The meticulously organized text and periodic references to previous talking points help the reader follow Kurth’s lines of reasoning. Readers new to the academic study of world events can easily parse Kurth’s ideas with the help of his strongly articulated theoretical framework. Kurth writes that the year 2001 ushered in “a long and trying period of descent and disintegration” from the peak of the triumph of the U.S. and its allies over Soviet Russia, and now sees that alliance system fracturing, heading toward “impending breakdown” both within the individual countries and in their alliances. The questions he then explores are what will replace this geopolitical system, and how the declining powers of the “Free World” will influence their successors. His essays provide an exceptional grounding in the whys and wherefores of American actions in relation to major powers such as Russia and China.
General readers will find some aspects difficult. Because the chapters were originally separate articles, primary concepts such as “the American way of war” are revisited in detail, which is an advantage for someone dipping into the book on different occasions but could prove irksome for some reading it straight through. The absence of maps is a challenge to readers interested in historical changes in boundary lines and areas of hegemonic influence. While not strictly necessary, such maps would be a bonus, particularly for a wider audience. Considered in terms of its arguments, however, this book has few flaws, and it would be a splendid gift for anyone seeking an in-depth look at the causes of current world tensions.
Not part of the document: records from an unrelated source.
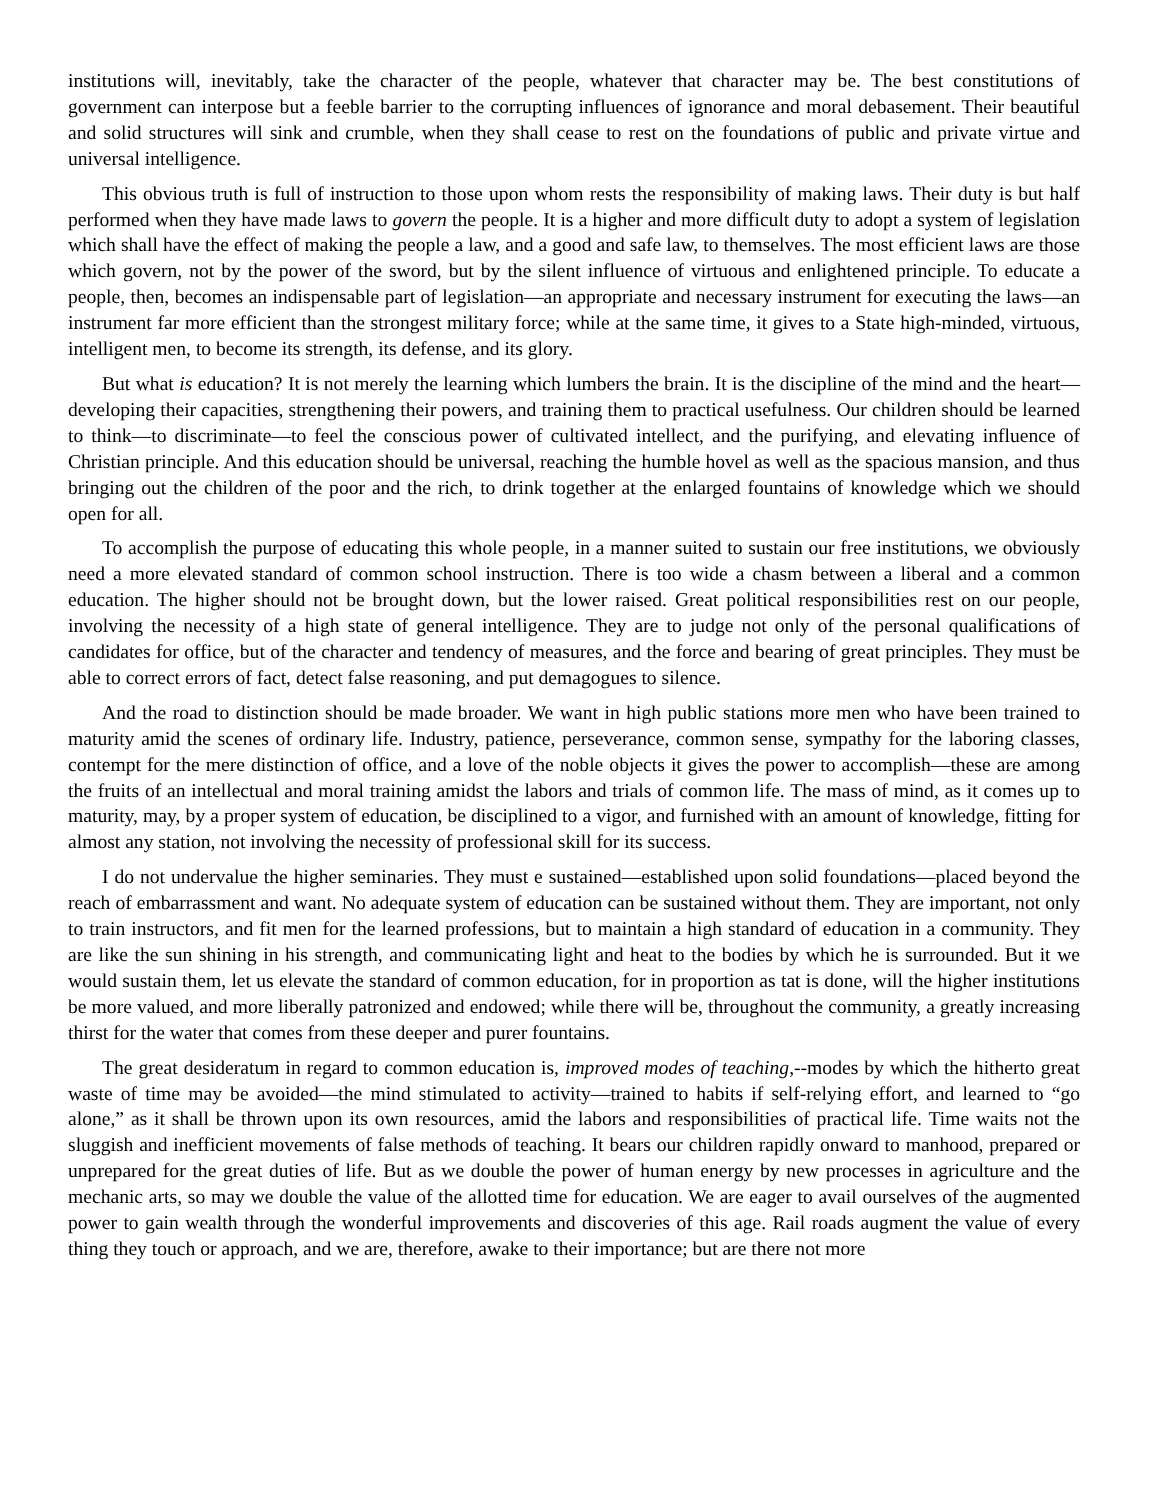institutions will, inevitably, take the character of the people, whatever that character may be. The best constitutions of government can interpose but a feeble barrier to the corrupting influences of ignorance and moral debasement. Their beautiful and solid structures will sink and crumble, when they shall cease to rest on the foundations of public and private virtue and universal intelligence.
This obvious truth is full of instruction to those upon whom rests the responsibility of making laws. Their duty is but half performed when they have made laws to govern the people. It is a higher and more difficult duty to adopt a system of legislation which shall have the effect of making the people a law, and a good and safe law, to themselves. The most efficient laws are those which govern, not by the power of the sword, but by the silent influence of virtuous and enlightened principle. To educate a people, then, becomes an indispensable part of legislation—an appropriate and necessary instrument for executing the laws—an instrument far more efficient than the strongest military force; while at the same time, it gives to a State high-minded, virtuous, intelligent men, to become its strength, its defense, and its glory.
But what is education? It is not merely the learning which lumbers the brain. It is the discipline of the mind and the heart—developing their capacities, strengthening their powers, and training them to practical usefulness. Our children should be learned to think—to discriminate—to feel the conscious power of cultivated intellect, and the purifying, and elevating influence of Christian principle. And this education should be universal, reaching the humble hovel as well as the spacious mansion, and thus bringing out the children of the poor and the rich, to drink together at the enlarged fountains of knowledge which we should open for all.
To accomplish the purpose of educating this whole people, in a manner suited to sustain our free institutions, we obviously need a more elevated standard of common school instruction. There is too wide a chasm between a liberal and a common education. The higher should not be brought down, but the lower raised. Great political responsibilities rest on our people, involving the necessity of a high state of general intelligence. They are to judge not only of the personal qualifications of candidates for office, but of the character and tendency of measures, and the force and bearing of great principles. They must be able to correct errors of fact, detect false reasoning, and put demagogues to silence.
And the road to distinction should be made broader. We want in high public stations more men who have been trained to maturity amid the scenes of ordinary life. Industry, patience, perseverance, common sense, sympathy for the laboring classes, contempt for the mere distinction of office, and a love of the noble objects it gives the power to accomplish—these are among the fruits of an intellectual and moral training amidst the labors and trials of common life. The mass of mind, as it comes up to maturity, may, by a proper system of education, be disciplined to a vigor, and furnished with an amount of knowledge, fitting for almost any station, not involving the necessity of professional skill for its success.
I do not undervalue the higher seminaries. They must e sustained—established upon solid foundations—placed beyond the reach of embarrassment and want. No adequate system of education can be sustained without them. They are important, not only to train instructors, and fit men for the learned professions, but to maintain a high standard of education in a community. They are like the sun shining in his strength, and communicating light and heat to the bodies by which he is surrounded. But it we would sustain them, let us elevate the standard of common education, for in proportion as tat is done, will the higher institutions be more valued, and more liberally patronized and endowed; while there will be, throughout the community, a greatly increasing thirst for the water that comes from these deeper and purer fountains.
The great desideratum in regard to common education is, improved modes of teaching,--modes by which the hitherto great waste of time may be avoided—the mind stimulated to activity—trained to habits if self-relying effort, and learned to “go alone,” as it shall be thrown upon its own resources, amid the labors and responsibilities of practical life. Time waits not the sluggish and inefficient movements of false methods of teaching. It bears our children rapidly onward to manhood, prepared or unprepared for the great duties of life. But as we double the power of human energy by new processes in agriculture and the mechanic arts, so may we double the value of the allotted time for education. We are eager to avail ourselves of the augmented power to gain wealth through the wonderful improvements and discoveries of this age. Rail roads augment the value of every thing they touch or approach, and we are, therefore, awake to their importance; but are there not more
Takeaway: This deep dive into American imperial urges and their consequences will enlighten anyone interested in historical or present-day geopolitics.
Great for fans of Andrew Bacevich, Alfred McCoy.
"When it comes to deciphering the mysteries of American statecraft, no one can hold a candle to James Kurth. The American Way of Empire is, therefore, cause for gratitude and great rejoicing."
—Andrew J. Bacevich, author of The Age of Illusions
James Kurth is Claude C. Smith Professor Emeritus of Political Science at Swarthmore College. A Stanford graduate who received his doctorate under Harvard’s Samuel P. Huntington, he has published over 120 articles and edited Orbis: A Journal of International Relations, as well as two books. He is a member of the Council on Foreign Relations, the Foreign Policy Research Institute, and Princeton’s Institute for Advanced Study. A decorated Navy veteran, he taught strategy at the U.S. Naval War College, was advisor to the Chief of Naval Operations Strategic Studies Group, and has been awarded the Department of the Navy Medal for Meritorious Civilian Service. A world-traveler who has visited more than 50 countries, he serves as an elder at Proclamation Presbyterian Church in Bryn Mawr, Pennsylvania.